Required work
Word-for-word repetition of the records below is needed, but only from the line holding "16: (212, 101)" through the final line, with pictures excluded.

[Start of Attachment]

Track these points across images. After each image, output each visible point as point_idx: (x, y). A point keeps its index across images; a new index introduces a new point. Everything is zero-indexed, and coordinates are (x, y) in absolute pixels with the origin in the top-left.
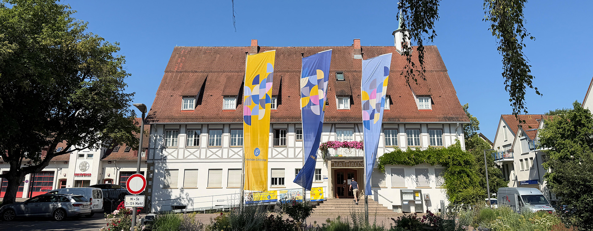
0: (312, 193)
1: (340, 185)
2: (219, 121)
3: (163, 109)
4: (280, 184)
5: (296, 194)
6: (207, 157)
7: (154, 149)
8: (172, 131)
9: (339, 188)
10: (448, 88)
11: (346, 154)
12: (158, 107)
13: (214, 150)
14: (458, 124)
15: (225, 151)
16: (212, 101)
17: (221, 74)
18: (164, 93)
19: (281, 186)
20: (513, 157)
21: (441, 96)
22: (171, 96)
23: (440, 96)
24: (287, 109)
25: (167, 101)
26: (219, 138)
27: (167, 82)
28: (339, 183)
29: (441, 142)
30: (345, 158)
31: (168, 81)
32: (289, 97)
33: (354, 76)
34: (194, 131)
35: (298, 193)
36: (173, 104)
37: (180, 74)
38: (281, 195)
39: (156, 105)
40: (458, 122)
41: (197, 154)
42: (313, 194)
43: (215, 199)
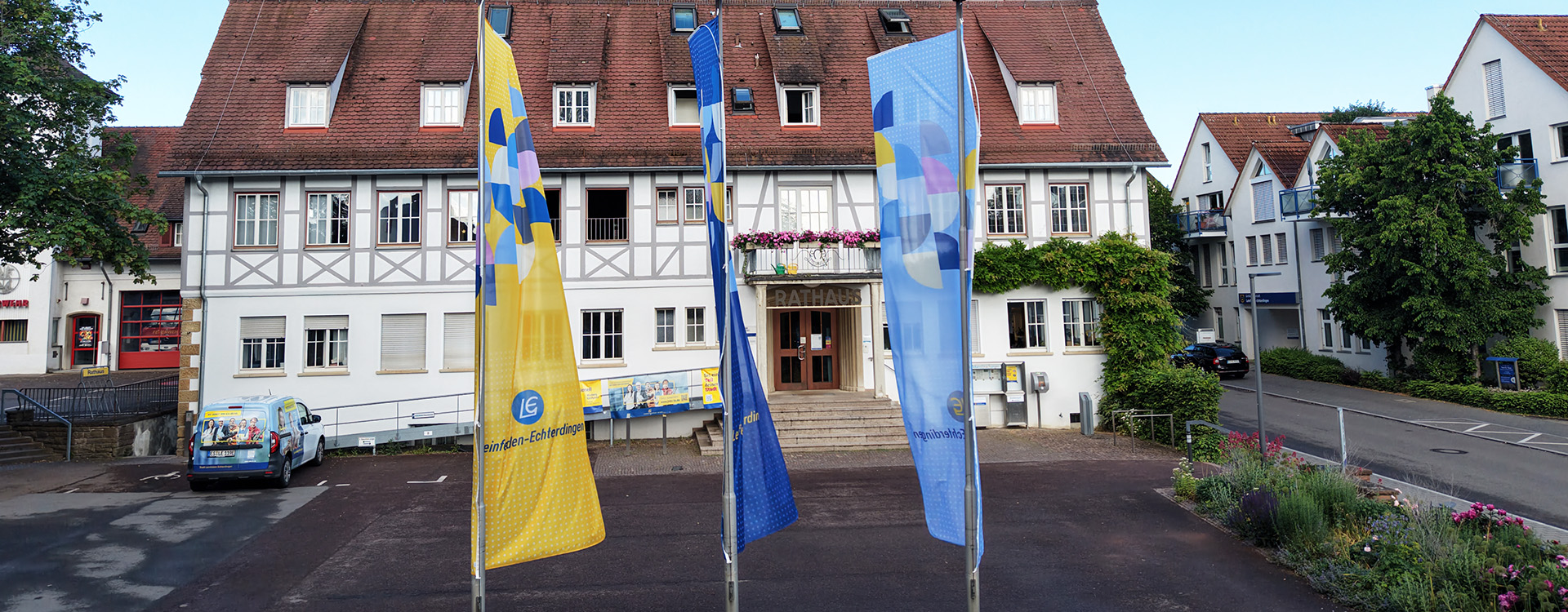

[End of Attachment]

Response below
16: (212, 101)
17: (221, 74)
18: (164, 93)
19: (281, 186)
20: (513, 157)
21: (441, 96)
22: (171, 96)
23: (440, 96)
24: (287, 109)
25: (167, 101)
26: (219, 138)
27: (167, 82)
28: (339, 183)
29: (441, 142)
30: (345, 158)
31: (168, 81)
32: (289, 97)
33: (354, 76)
34: (194, 131)
35: (298, 193)
36: (173, 104)
37: (180, 74)
38: (281, 195)
39: (156, 105)
40: (458, 122)
41: (197, 154)
42: (313, 194)
43: (215, 199)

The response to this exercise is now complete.